Over the past 30 years, there have been some great achievements in gender equity. The number of women enrolled in professional degrees, such as law and medicine, rose from less than 25% in the 1970s to more than 50% in 2015. Australia has introduced a number of equal opportunity policies in health care and in 2000 achieved gender parity in medical schools.
Today, women are typically the dominant group within medical schools and yet remain under-represented in formal leadership positions and particular speciality areas. Although today there is greater female participation in medical roles, it still appears that women are hitting the glass ceiling.
Similar sorts of trends in gender participation are found in other countries such as the UK, Canada and the US. Given these broader trends, we could infer that these patterns are the result of “natural” processes related to the relative merits of the sexes.
Yet studies in Sweden show remarkably similar preferences for speciality areas across male and female medical students. Like Australia, these preferences have not typically translated into representation across the health workforce. This suggests there are forces in place that mean women do not go into their preferred roles.
Women in leadership
Despite the significant representation of women within the medical workforce, today fewer than 12.5% of hospitals with more than 1000 employees have a female chief executive. 28% of medical schools have female deans. 33% of state and federal chief medical officers or chief health officers are female.
In 1986, fewer than 16% of specialists were women. This rose to 34% in 2011.
While this is a substantial increase, women are also woefully underrepresented in these figures. There are also distinct gender patterns across specialist roles. Women’s participation is skewed towards pathology (58%), paediatrics (53%), obstetrics and gynaecology (49%) and underrepresented in orthopaedic surgery (6%), vascular surgery (11%) and cardiothoracic surgery (12%).
A popular explanation for these patterns is that there is a lag phenomenon at play. Once current women advance through their career, figures will self-correct and result in more gender balance in the system.
A more pessimistic view (and one we would subscribe to) is that women are being channelled into particular areas of the profession that are lower status and attract lower pay, while more high-profile roles remain in the hands of men.
This is not to say that male doctors are (all) actively working to keep women excluded from these roles. There are a range of reasons for the barriers around perceptions of capability, capacity and credibility.
Capability, capacity, credibility
The evidence suggests that women are as (and possibly more in some cases) intellectually capable of the high-profile roles that they are poorly represented in.
Our research found that some women may lack self-confidence or doubt their ability to undertake certain roles. What this means is that women may be less willing to self-promote or to put themselves forward for positions traditionally held by men.
Women are more likely than men to have caring responsibilities, which can have implications for perceived capacity. Juggling leadership or the long hours associated with some speciality areas with motherhood can be a challenge.
Many of the areas where women are poorly represented in offer limited options for flexible ways of working and cultivating work-life balance. Some speciality areas have additional years of training which, again, can make them difficult to access for some women.
Perceived credibility is a further barrier, with women not being taken seriously as leaders or surgeons – roles typically associated with males.

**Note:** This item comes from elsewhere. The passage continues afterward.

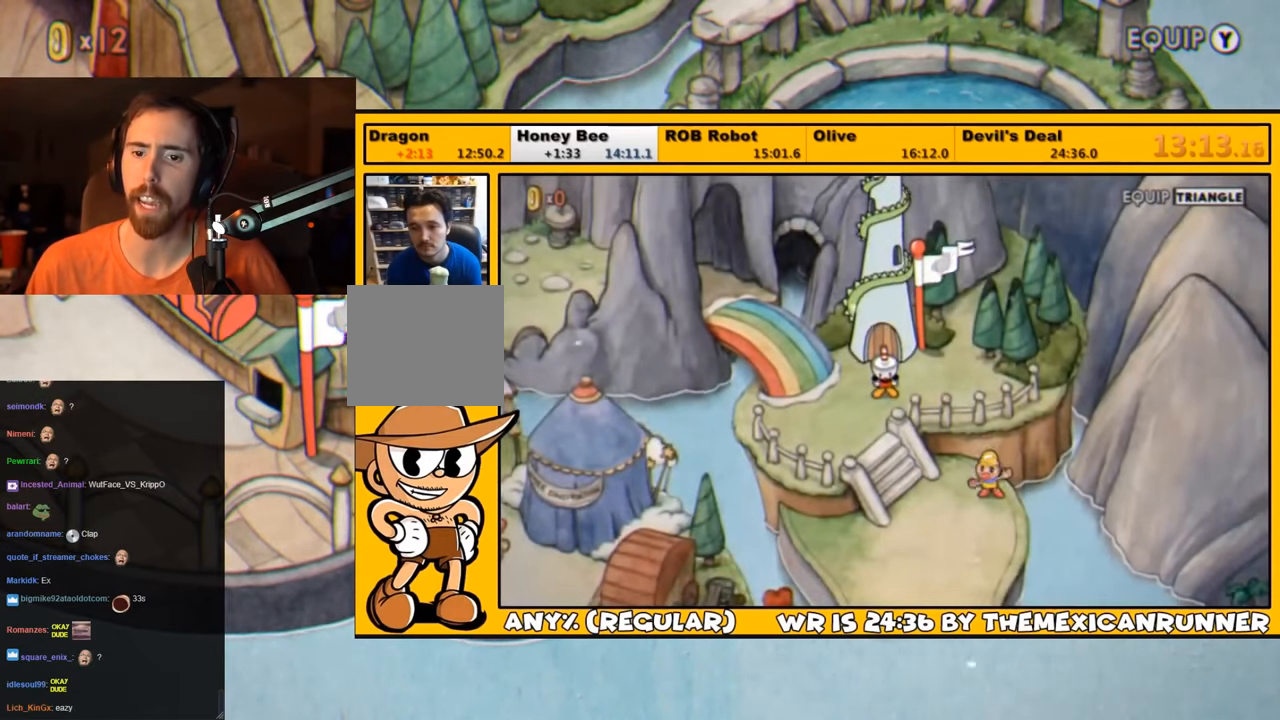
{"buttons": ["DPAD_DOWN", "DPAD_RIGHT"], "left_stick": "center", "right_stick": "center", "events": [[83, "DPAD_LEFT", "up"], [183, "DPAD_LEFT", "down"], [216, "DPAD_LEFT", "up"], [416, "DPAD_RIGHT", "down"]]}
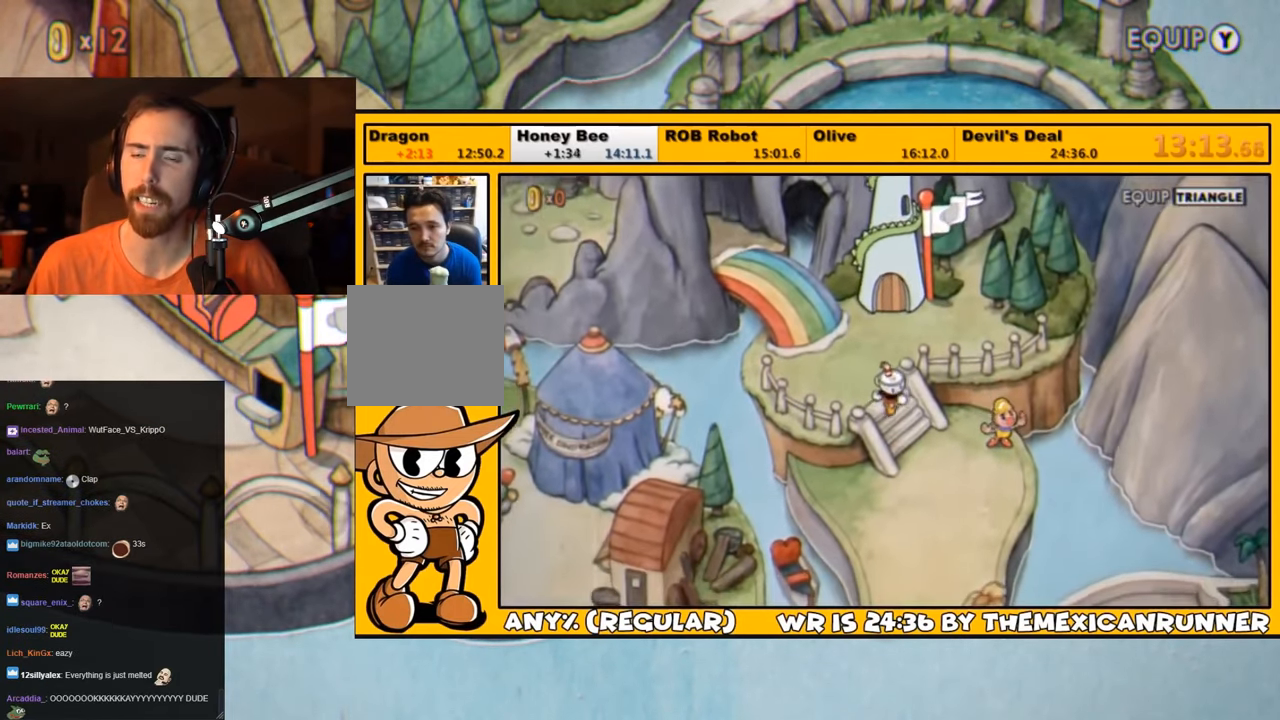
{"buttons": ["DPAD_DOWN"], "left_stick": "center", "right_stick": "center", "events": [[283, "DPAD_RIGHT", "up"]]}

Sociology has a long tradition of scholarship arguing that organisations and professions are highly gendered and valorise masculine values.
Where work environments are heavily gendered, they can be alienating for some women. Some speciality areas are traditionally considered to be highly male (think surgery) in a way that paediatrics or palliative care may be less so.
These barriers are not simply externally imposed on women by men and may be internalised in women through the broader culture and values of organisations. Internalised beliefs about the traits and qualities required for particular roles can dissuade some women from actively seeking out these roles, unless they received mentoring and support from others.
At an interpersonal level, unconscious biases, sexist micro-aggressions, and a “club culture” contribute to a hostile environment for women within some health-care settings. At a structural level, conservative social norms and male-dominated career pathways can make it difficult for women to balance the pressures and demands of maternity leave, child-rearing, care-giving and running a household with leadership roles.
What is clear is that with such a broad range of barriers, there will be no easy or quick solutions. If we are to successfully smash these glass ceilings then solutions will need to be structural as well as cultural. Women will be unable to overcome these issues alone and solutions will need to be both multifaceted and supported through a broad base.